Paris. Macrons Warnung, Deutschland isoliere sich in der EU, zeigt Wirkung. Berlin bemüht sich um Besserung – aber noch ist viel zu tun.

Ein Gewitter reinigt die Luft, weiß das Sprichwort. So gesehen hat der vehemente Vorwurf des französischen Präsidenten Emmanuel Macron, dass sich Deutschland in Europa isoliere, tatsächlich wie ein Gewitter gewirkt. Urplötzlich scheint den Regierenden in Berlin aufgegangen zu sein, dass sie ihren europäischen Partnern – vorneweg dem französischen Vorzugspartner – trotz der drängenden nationalen Probleme wohl doch ein wenig mehr Pflege angedeihen lassen müssen.

Nachdem sich bereits Bundeskanzler Olaf Scholz zu einem eiligst anberaumten Tête-à-Tête mit dem verärgerten Macron in der Seine-Metropole sehen ließ und sich drei Stunden lang um das Ausräumen jener Irritationen bemühte, die sich in den letzten Monaten bei den Franzosen angestaut hatten, kam es im November zu einer regelrechten Demonstration bilateraler Abstimmung.
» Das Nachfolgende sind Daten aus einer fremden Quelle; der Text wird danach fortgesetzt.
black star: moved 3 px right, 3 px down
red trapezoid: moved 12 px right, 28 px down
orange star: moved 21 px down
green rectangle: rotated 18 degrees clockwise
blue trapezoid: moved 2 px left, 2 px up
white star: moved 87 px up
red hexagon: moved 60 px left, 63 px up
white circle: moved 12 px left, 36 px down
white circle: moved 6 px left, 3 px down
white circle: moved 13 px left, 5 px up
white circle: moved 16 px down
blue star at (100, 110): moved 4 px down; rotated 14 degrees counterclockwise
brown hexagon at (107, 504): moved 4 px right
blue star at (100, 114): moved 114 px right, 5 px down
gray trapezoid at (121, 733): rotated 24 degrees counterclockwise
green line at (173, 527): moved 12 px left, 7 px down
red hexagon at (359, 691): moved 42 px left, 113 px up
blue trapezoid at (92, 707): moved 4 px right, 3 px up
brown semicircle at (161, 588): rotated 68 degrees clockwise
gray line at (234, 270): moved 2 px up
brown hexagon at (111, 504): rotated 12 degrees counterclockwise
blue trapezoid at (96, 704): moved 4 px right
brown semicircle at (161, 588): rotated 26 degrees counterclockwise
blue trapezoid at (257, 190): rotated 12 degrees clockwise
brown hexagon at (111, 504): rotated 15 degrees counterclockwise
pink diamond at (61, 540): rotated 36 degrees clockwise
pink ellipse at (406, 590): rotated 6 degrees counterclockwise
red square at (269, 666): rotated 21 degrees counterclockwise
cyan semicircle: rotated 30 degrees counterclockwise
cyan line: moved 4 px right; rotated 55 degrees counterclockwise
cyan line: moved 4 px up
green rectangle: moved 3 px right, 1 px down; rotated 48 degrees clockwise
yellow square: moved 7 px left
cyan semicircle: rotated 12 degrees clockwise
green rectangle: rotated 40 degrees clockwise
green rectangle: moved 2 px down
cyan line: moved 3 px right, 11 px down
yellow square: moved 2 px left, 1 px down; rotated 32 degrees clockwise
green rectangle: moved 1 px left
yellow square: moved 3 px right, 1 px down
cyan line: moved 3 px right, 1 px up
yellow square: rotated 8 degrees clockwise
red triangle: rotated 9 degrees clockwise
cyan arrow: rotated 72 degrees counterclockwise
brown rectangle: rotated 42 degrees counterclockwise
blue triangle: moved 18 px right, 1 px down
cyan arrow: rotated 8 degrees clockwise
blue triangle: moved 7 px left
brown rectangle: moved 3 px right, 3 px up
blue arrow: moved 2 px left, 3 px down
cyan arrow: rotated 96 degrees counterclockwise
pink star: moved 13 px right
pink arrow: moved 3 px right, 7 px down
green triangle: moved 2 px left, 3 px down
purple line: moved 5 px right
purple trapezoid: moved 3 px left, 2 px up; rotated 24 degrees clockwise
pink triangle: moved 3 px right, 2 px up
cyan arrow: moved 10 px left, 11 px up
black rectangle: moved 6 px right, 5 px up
Nacheinander reisten die Minister Volker Wissing, Annalena Baerbock, Robert Habeck und Christian Lindner nach Paris, um das Gespräch mit ihren französischen Amtskollegen zu suchen. Im Gegenzug stattete schließlich die französische Regierungschefin Elisabeth Borne Berlin ihren ersten Amtsbesuch ab.

Peter Heusch.
Peter Heusch. © BM | nn

Paris und Berlin bemühen sich um Einigkeit

Wenn nach allen diesen bilateralen Treffen zumindest in einem Punkt auffällige Einigkeit herrschte, dann in der im Brustton der Überzeugung vorgetragenen Beteuerung fast aller Teilnehmer, die deutsch-französischen Beziehungen seien von hervorragender Qualität.

Baerbock etwa versicherte vor ihrem Rückflug, dass sie schon deswegen nicht nach Paris gekommen sei, um Scherben wegzukehren, weil es gar keinen Scherbenhaufen gebe. Eine ziemlich kecke Behauptung nach den keineswegs allein in Paris kritisierten deutschen Alleingängen bei der Energieversorgung oder in Rüstungsfragen, die den Auftritten eines Elefanten im europäischen Porzellanladen verdächtig nahekamen.

Aber sie belegt auch, wie sehr man sich derzeit in Berlin wie Paris wieder darauf konzentriert, gemeinsame Linien zu finden.

Bemühungen zeigen Wirkung

Fruchtlos blieb der intensivierte Austausch jedenfalls nicht, was schon allein die Tatsache unterstreicht, dass der vor kurzem wegen nicht beizulegender Differenzen abgesagte deutsch-französische Ministerrat nun im Januar doch stattfinden wird.

Das sichtbarste Zeichen der Wiederannährung ist jedoch der Durchbruch bei dem schon totgeglaubten Kampfflugzeugsystem FCAS. Endlich konnte bei diesem wichtigen deutsch-französischen Rüstungsprojekt eine Einigung über die Finanzierung und den Bau eines flugfähigen Demonstrationsmodels erzielt werden.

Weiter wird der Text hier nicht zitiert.